Named after the famous explorer, Marco Polo is a version of Tag played in the water. One person plays the role of Marco Polo. They count to ten, sometimes underwater, but always with their eyes shut. Still with their eyes closed, they try to tag someone. To help them find someone to tag, they yell "Marco!" Then, they listen carefully while everyone else yells "Polo!" This continues until the person who's Marco catches someone, and that person then becomes the new Marco.


Spud requires a ball and a large open space. All of the players count off so that everyone has a number. Then, one person throws the ball up into the air and shouts a number. Whoever is that number rushes to catch the ball, while everyone else runs away from it. When the person catches the ball, they shout "Spud!" and everyone must freeze. The person with the ball then chooses another player, takes three steps closer to them, and tries to hit them with the ball. If they miss or the person they threw the ball at catches it, they get the letter "S" in "spud." If they hit the target, that person gets the letter "S." Either way, the person who just threw the ball now throws it up into the air and shouts a different number to continue the game. When you have all four letters in "spud," you're out. The last person who hasn't spelled "spud" is the winner.

Red Rover

This classic game is best played with a big group. First, you split up into two groups. The two groups stand facing each other, and they each hold hands and form a line. Then, one team calls for a player from the other team to come over by saying, "Red Rover, Red Rover, send [name] over." When you're called, you run toward the other chain and try to break through it. If you break through the chain, you get to bring one of the two players you broke apart back to your line with you. If the chain doesn't break, you become part of it. Then, it's the other team's turn to call someone over. The game ends when there's only one chain left.

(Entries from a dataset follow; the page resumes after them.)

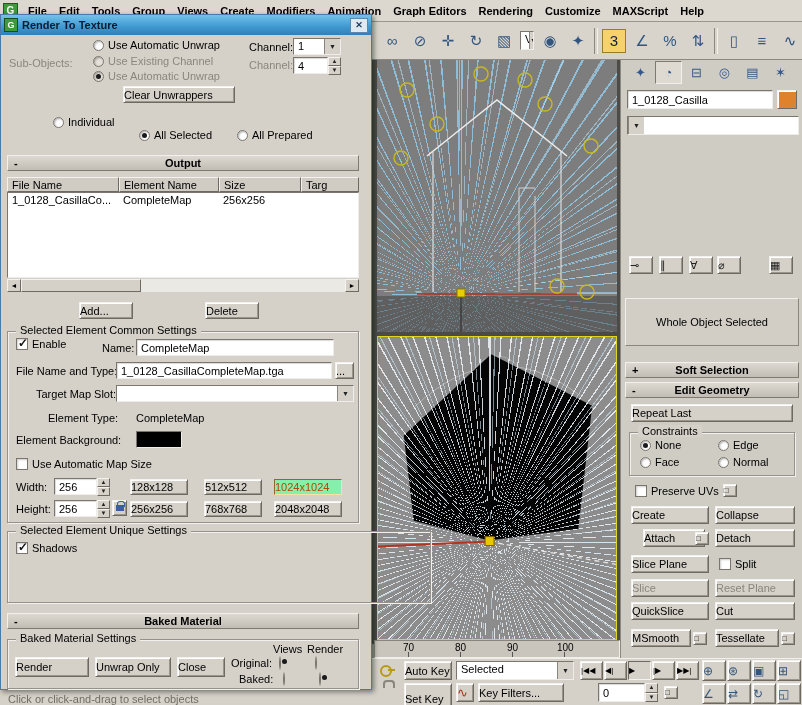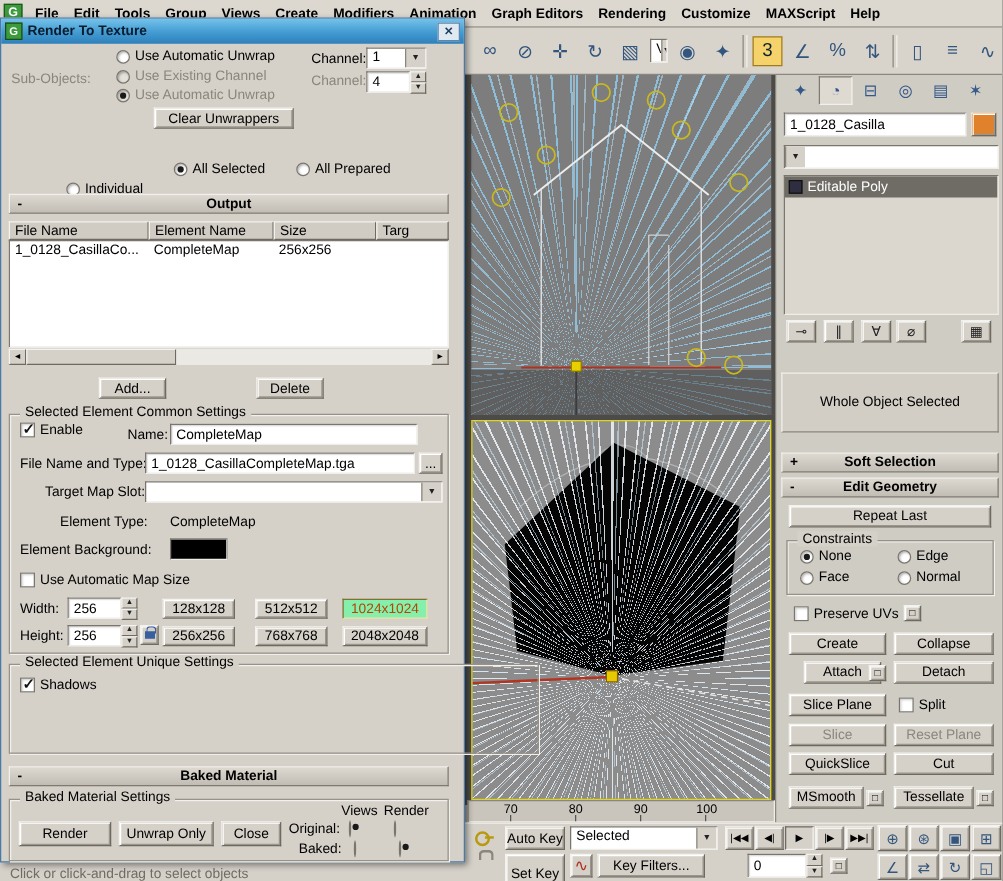--- a/index.html
+++ b/index.html
@@ -1,21 +1,21 @@
 <!DOCTYPE html>
 <html><head>
 <meta charset="utf-8">
 <style>
   *{box-sizing:border-box;margin:0;padding:0}
   body{font-family:"Liberation Sans",sans-serif;font-size:11px;color:#000;background:#888}
   .stage{position:relative;width:802px;height:705px;overflow:hidden;background:#9d9a93}
   .abs{position:absolute}
   
   .raised{background:#d5d1c9;border:1px solid;border-color:#f4f2ee #6e6a62 #6e6a62 #f4f2ee;box-shadow:inset 1px 1px 0 #fff,inset -1px -1px 0 #9b968c}
-  .btn{background:#d5d1c9;border:1px solid;border-color:#f4f2ee #6e6a62 #6e6a62 #f4f2ee;box-shadow:inset 1px 1px 0 #fff,inset -1px -1px 0 #9b968c;display:flex;align-items:center;justify-content:center;white-space:nowrap;cursor:default}
+  .btn{background:#d5d1c9;border:1px solid;border-color:#f4f2ee #6e6a62 #6e6a62 #f4f2ee;box-shadow:inset 1px 1px 0 #fff,inset -1px -1px 0 #9b968c;display:flex;align-items:center;justify-content:flex-start;white-space:nowrap;cursor:default}
   .btn.dis{color:#8a867e}
   .btn.hlsize{background:#86efac;color:#b34700;border-color:#8a6a30 #f8e0a8 #f8e0a8 #8a6a30;box-shadow:none}
   .input{background:#fff;border:1px solid;border-color:#7a766e #efede9 #efede9 #7a766e;box-shadow:inset 1px 1px 1px rgba(0,0,0,.15);padding:1px 4px;display:flex;align-items:center;overflow:hidden;white-space:nowrap}
   .combo{background:#fff;border:1px solid;border-color:#7a766e #efede9 #efede9 #7a766e;display:flex;align-items:stretch;overflow:hidden}
   .combo .val{flex:1;padding:1px 4px;overflow:hidden;white-space:nowrap}
   .combo .arrow{width:16px;background:#d5d1c9;border-left:1px solid #8a867e;display:flex;align-items:center;justify-content:center;font-size:7px;color:#222}
   .spinner{display:flex;align-items:stretch}
   .spinner .sval{flex:1}
   .spins{width:13px;display:flex;flex-direction:column}
   .spins span{flex:1;background:#d5d1c9;border:1px solid;border-color:#f4f2ee #6e6a62 #6e6a62 #f4f2ee;font-size:6px;line-height:7px;text-align:center;color:#222}
@@ -181,26 +181,20 @@
       <span class="tab">▤</span>
       <span class="tab">✶</span>
     </div>
     <div class="abs input" style="left:6px;top:32px;width:146px;height:19px">
         <span>1_0128_Casilla</span>
       </div>
     <div class="abs raised" style="left:156px;top:32px;width:20px;height:19px;background:#e0812c"></div>
     <div class="abs combo" style="left:6px;top:58px;width:172px;height:19px">
       <span class="arrow">▼</span>
     </div>
-    <div class="abs stackbox" style="left:6px;top:82px;width:172px;height:112px">
-      <div class="stackrow">
-        <span class="mod-ic"></span>
-        <span>Editable Poly</span>
-      </div>
-    </div>
     <div class="abs btn sicon" style="left:8px;top:198px">⊸</div>
     <div class="abs btn sicon" style="left:38px;top:198px">∥</div>
     <div class="abs btn sicon" style="left:68px;top:198px">∀</div>
     <div class="abs btn sicon" style="left:96px;top:198px">⌀</div>
     <div class="abs btn sicon" style="left:148px;top:198px">▦</div>
     <div class="abs wholeobj" style="left:4px;top:240px;width:174px;height:48px">
       <span>Whole Object Selected</span>
     </div>
     <div class="rollout" style="left:4px;top:304px;width:174px">
       <span class="pm">+</span><span>Soft Selection</span>
@@ -361,21 +355,21 @@
     <div class="abs spinner" style="left:292px;top:42px;width:48px;height:17px">
       <span class="input sval">4</span>
       <span class="spins">
           <span>▲</span>
           <span>▼</span>
         </span>
     </div>
     <div class="abs btn" style="left:122px;top:71px;width:112px;height:17px">
         <span>Clear Unwrappers</span>
       </div>
-    <div class="abs row" style="left:52px;top:130px">
+    <div class="abs row" style="left:52px;top:101px">
       <span class="radio"></span>
       <span>Individual</span>
     </div>
     <div class="abs row" style="left:138px;top:114px">
       <span class="radio on"></span>
       <span>All Selected</span>
     </div>
     <div class="abs row" style="left:236px;top:114px">
       <span class="radio"></span>
       <span>All Prepared</span>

To play Marbles, start by drawing a large circle on the ground, about 3 feet across. Grab your shooter marble (which is larger than the others), and then put five to ten of the smaller marbles in the center of the circle. When it's your turn, kneel outside of the circle and flick your shooter marble toward the marbles in the circle to knock them out. If you knock one out, you keep it and get another turn. If you don't, you leave your shooter marble in the ring and it's another player's turn. The winner is the person with the most marbles at the end of the game.